Siam and Sapphire for the Red and blue.
Citrine for Yellow
Fuchisa or Rose for Pink (if you are going to a lighter shade of pink, I would use Lt. Rose)
Amethyst and Emerald for purple and green. 

Hope this helps.


----------



## LEO (Oct 10, 2006)

Stone color choice might also have to depend on what color tee you're putting design on.
* The Shineart EMERALD is quite dark and has a hint of blue in it.
OK on light shirt but might not be bright enough for a dark shirt.
( I have to buy lesser Korean colors if I need a true green)
* The same for the Siam. It's dark. You might want to consider LIGHT SIAM for a color closer to true red.

LEO


----------



## rhinestonetransf (Feb 11, 2009)

When we first started we only stocked 5 colors and then if we landed a job we added a few days to be able to get the stones in. First colors we had available below

Crystal
Siam
Cobalt
Emerald
Gold

I like sapphire better but we use cobalt more. It will also depend on what you are doing as far as transfers - if you have a school near by make sure you get the school colors. You can spend a lot of money trying to stock every color before you have an order.

Scott


----------



## Leg cramps (Feb 9, 2009)

I started with about 10 colors but I started with pelosa. very nice but very expensive. then I switched to Korean...still pricey, now I use Chinese it is the most cost effective and never had a stone complaint.


----------



## atd1029 (May 29, 2013)

I use the shineart Korean, and love them so far!

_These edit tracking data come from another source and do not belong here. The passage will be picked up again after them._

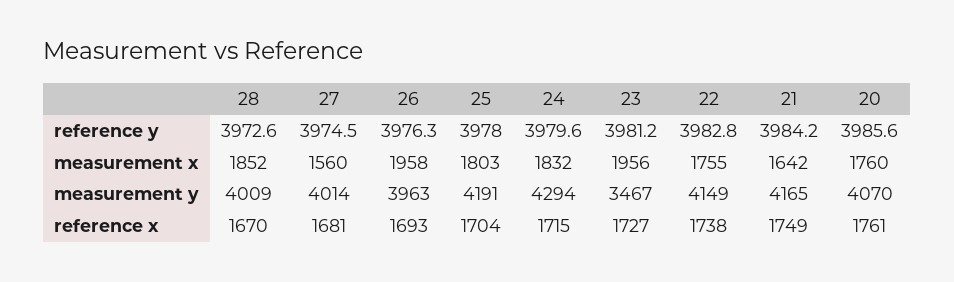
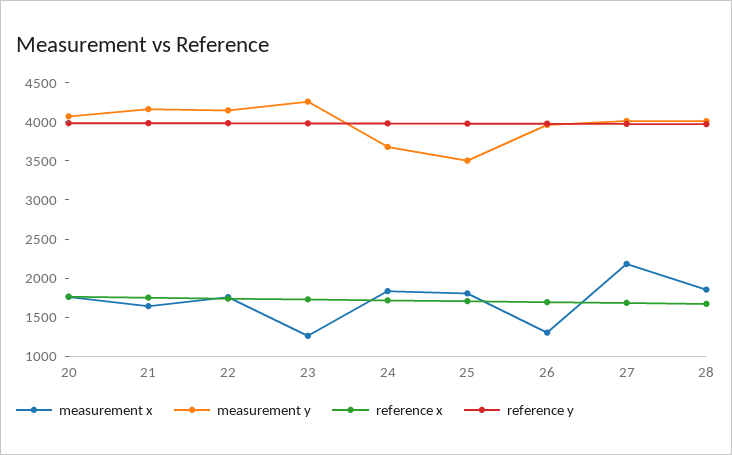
measurement x, 27: 1560 -> 2250
measurement x, 26: 1958 -> 1250
measurement x, 23: 1956 -> 1250
measurement y, 25: 4191 -> 3500
measurement y, 24: 4294 -> 3750
measurement y, 23: 3467 -> 4250

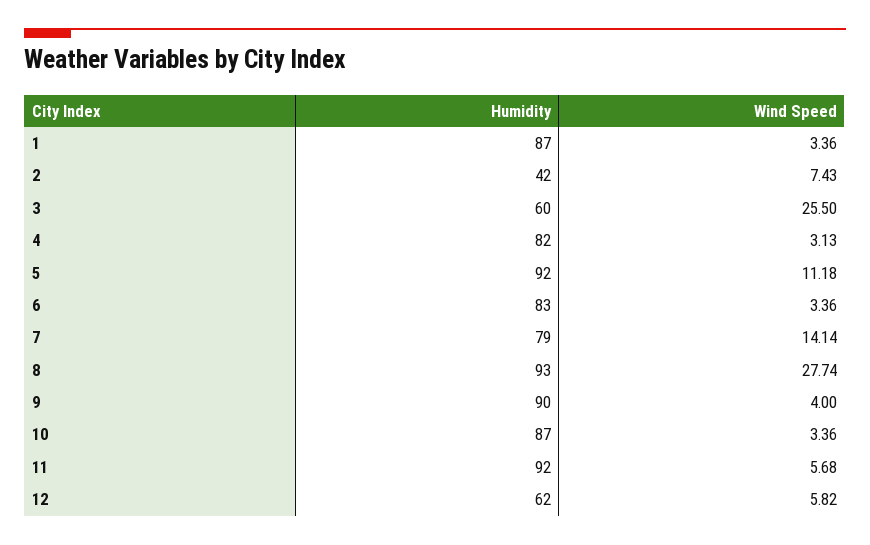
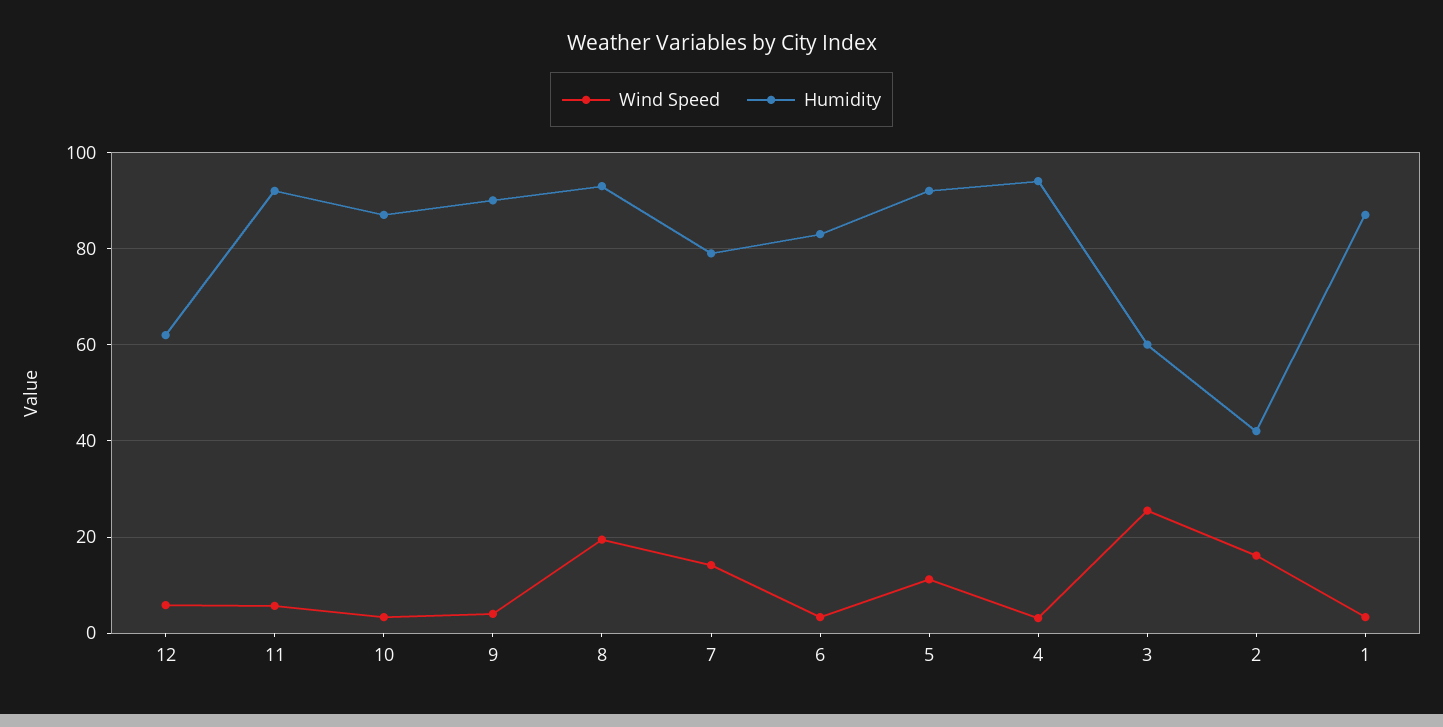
Wind Speed, 2: 7.43 -> 16
Humidity, 4: 82 -> 94
Wind Speed, 8: 27.74 -> 20

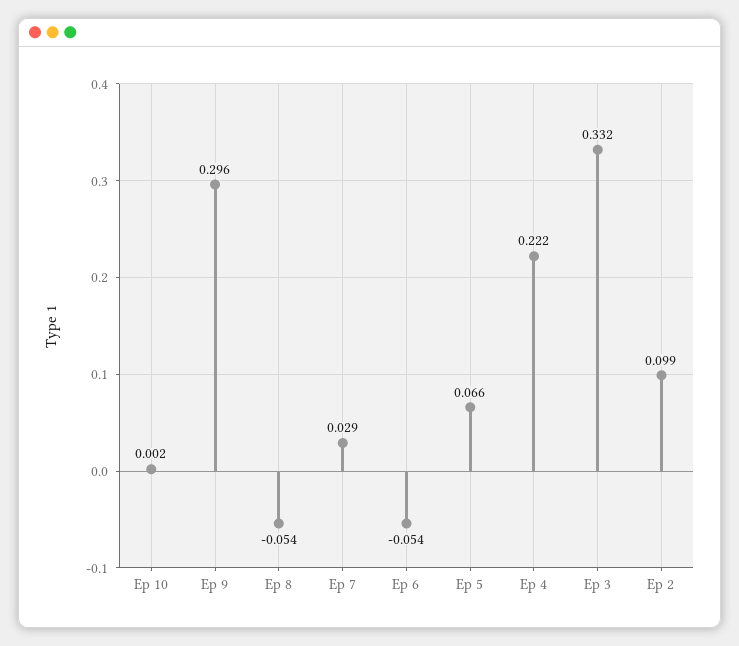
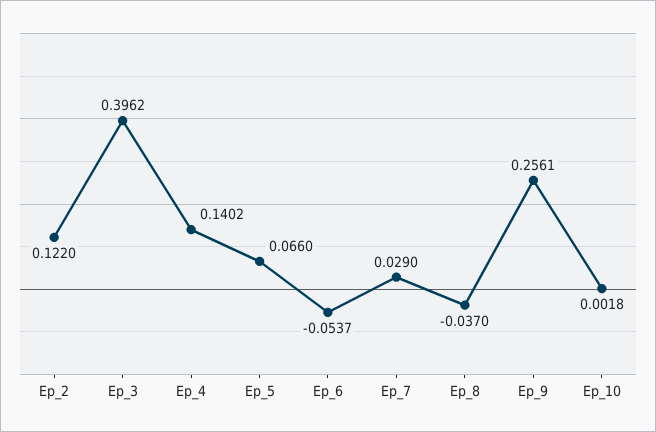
Ep 9: 0.296 -> 0.2561
Ep 8: -0.054 -> -0.037
Ep 4: 0.222 -> 0.1402
Ep 3: 0.332 -> 0.3962
Ep 2: 0.099 -> 0.122

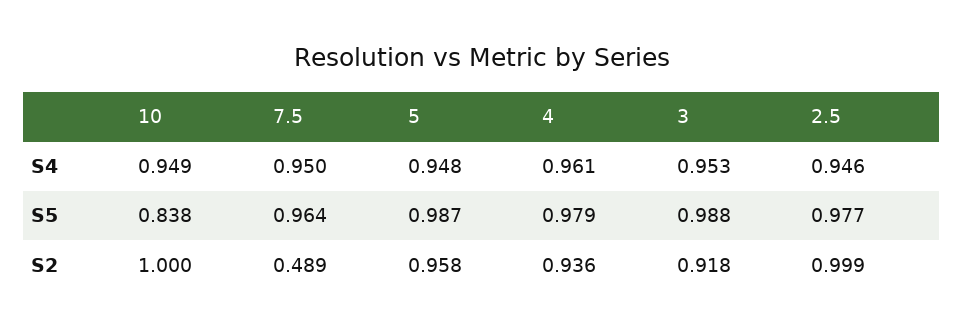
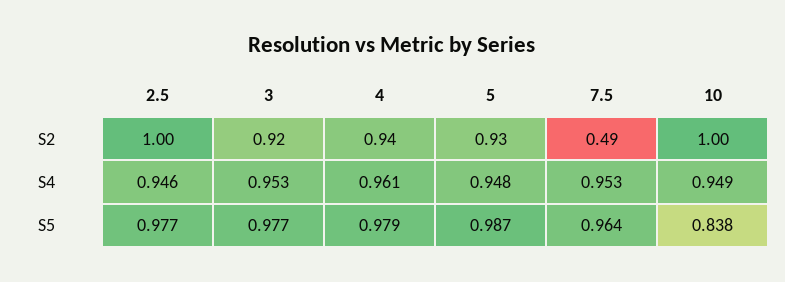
7.5, S4: 0.95 -> 0.953
3, S5: 0.988 -> 0.977
5, S2: 0.958 -> 0.93

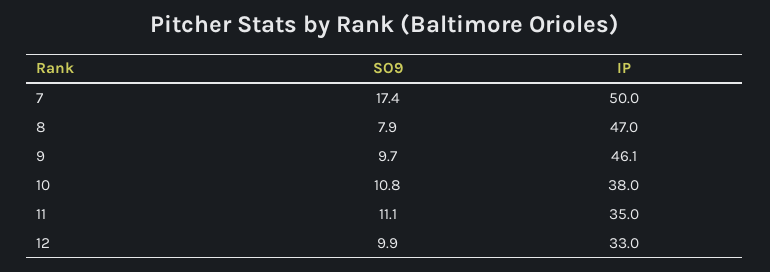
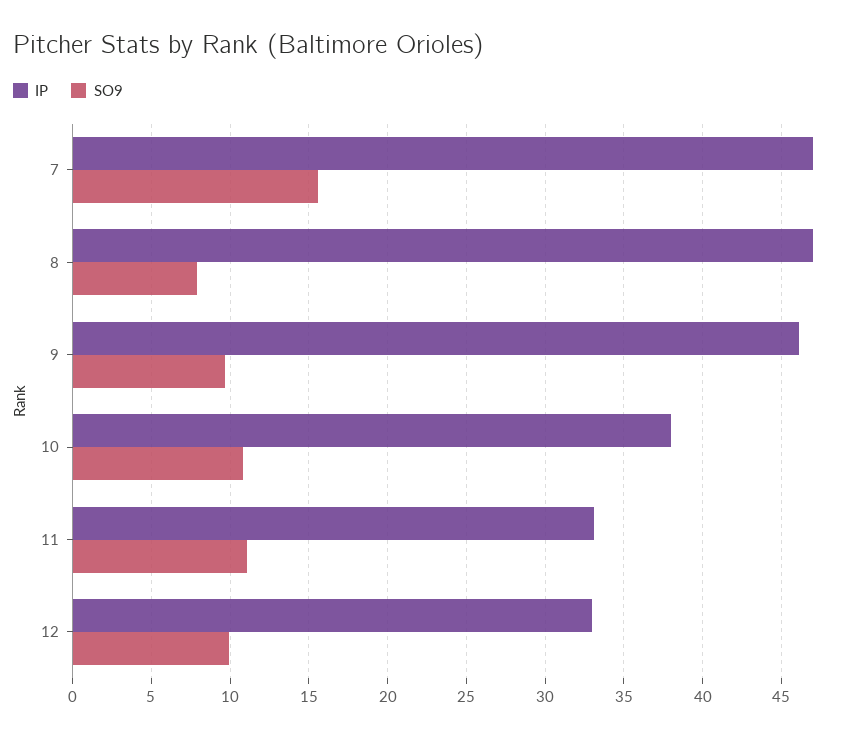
SO9, 7: 17.4 -> 15.5
IP, 7: 50 -> 47
IP, 11: 35 -> 33

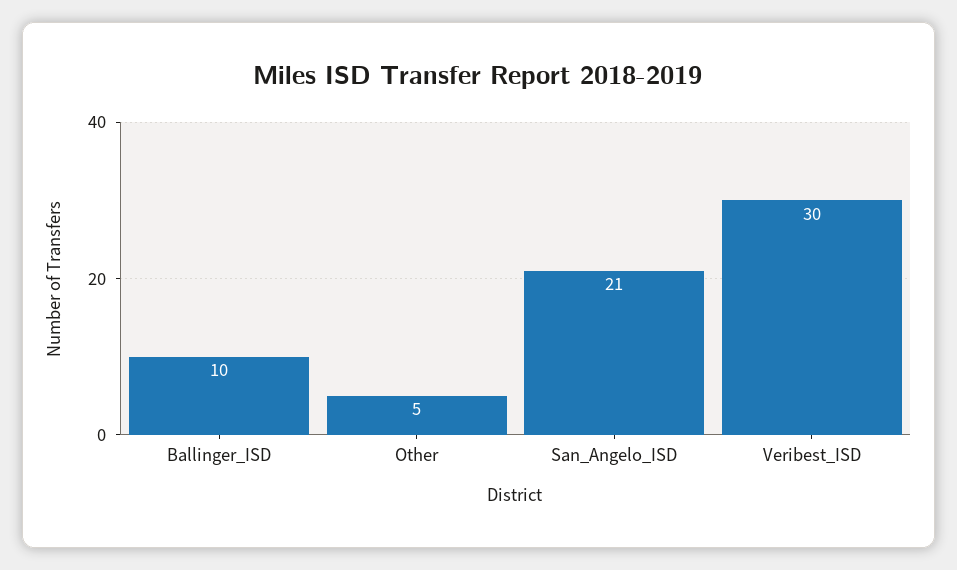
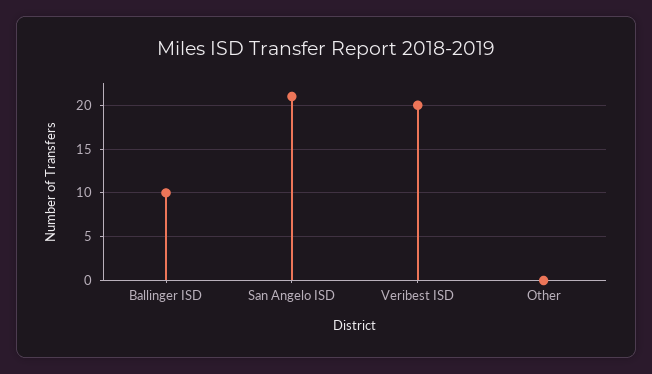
Other: 5 -> 0
Veribest_ISD: 30 -> 20

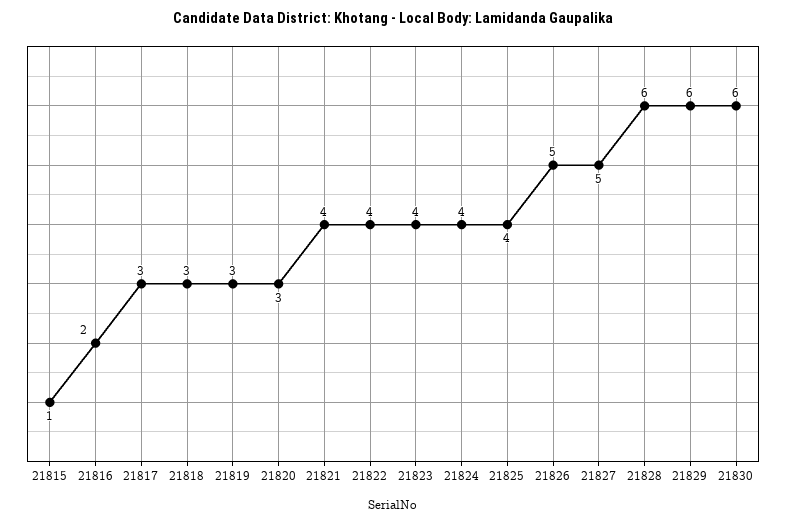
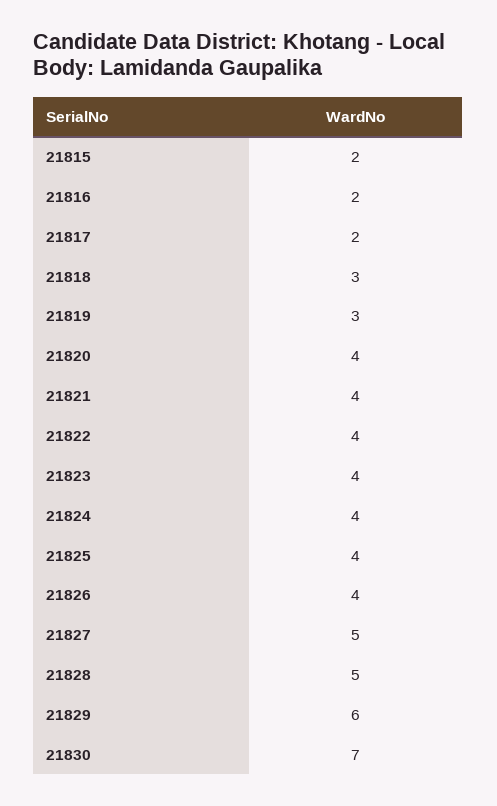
21815: 1 -> 2
21817: 3 -> 2
21820: 3 -> 4
21826: 5 -> 4
21828: 6 -> 5
21830: 6 -> 7

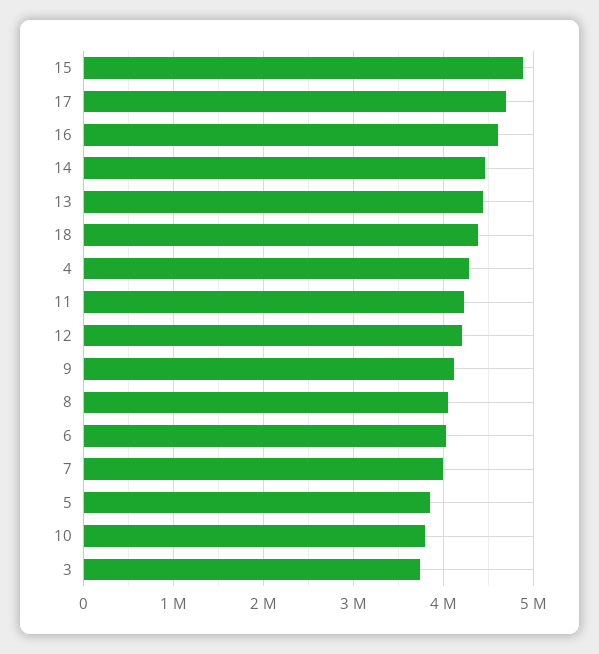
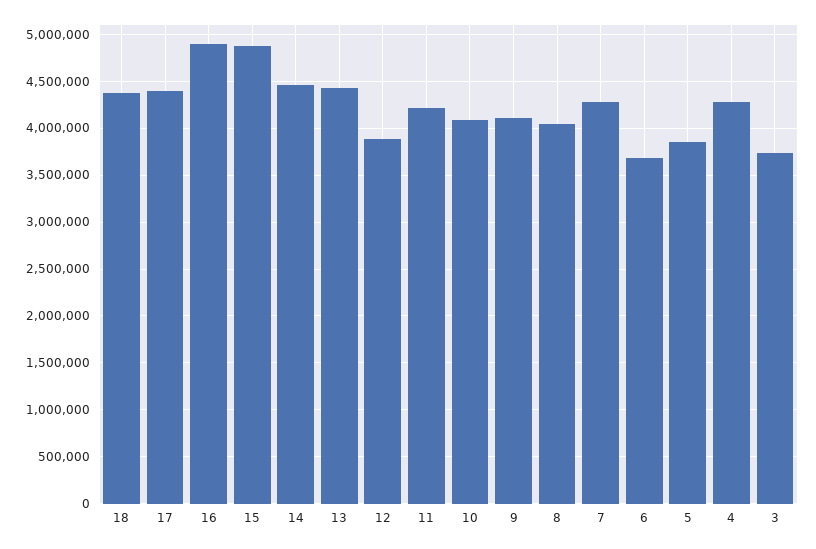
17: 4700000 -> 4400000
16: 4600000 -> 4900000
12: 4200000 -> 3900000
6: 4000000 -> 3700000
7: 4000000 -> 4300000
10: 3800000 -> 4100000

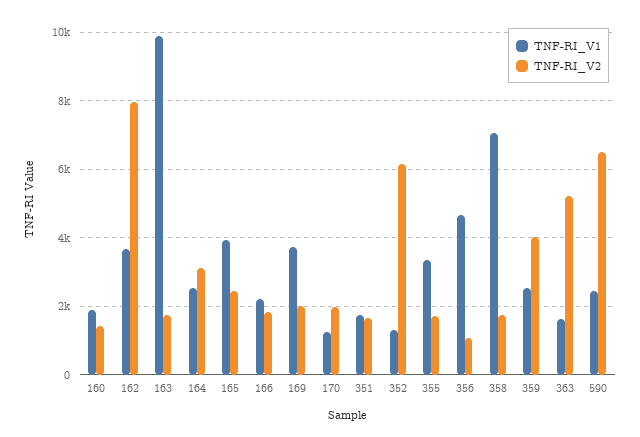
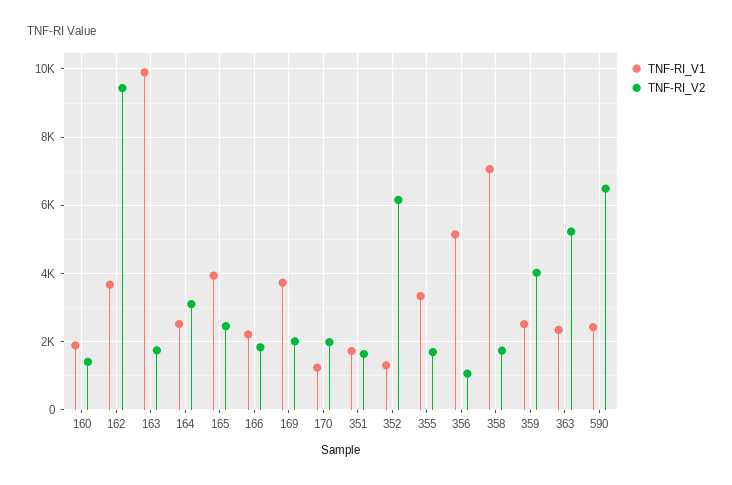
TNF-RI_V2, 162: 8000 -> 9400
TNF-RI_V1, 356: 4600 -> 5200
TNF-RI_V1, 363: 1600 -> 2400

I primarily do black shirts, and have ordered some colors that will not work. It completely depends on what color garment you are blinging.

For black garments:
red - 'light siam'
green - 'green'
royal blue - 'sapphire'
gold - 'light topaz'
black - 'black diamond'
purple - 'light amethyst'
barbie pink - she said they didn't carry a hot pink in Korean, so I got the Economy Hot Pink and it is ok . . not as bright as I wanted, but it works. Fucshia is more of what I wanted.

Hope this helps!!!


----------



## NeedleLittleHelp (Feb 12, 2013)

Just like in settling in embroidery or anything always get a crolor card from the vendor and have your customer pick out the colors everybody has a different opinion of what for example blue you have to document or it will bite you in the back later if you don't have prior approval


----------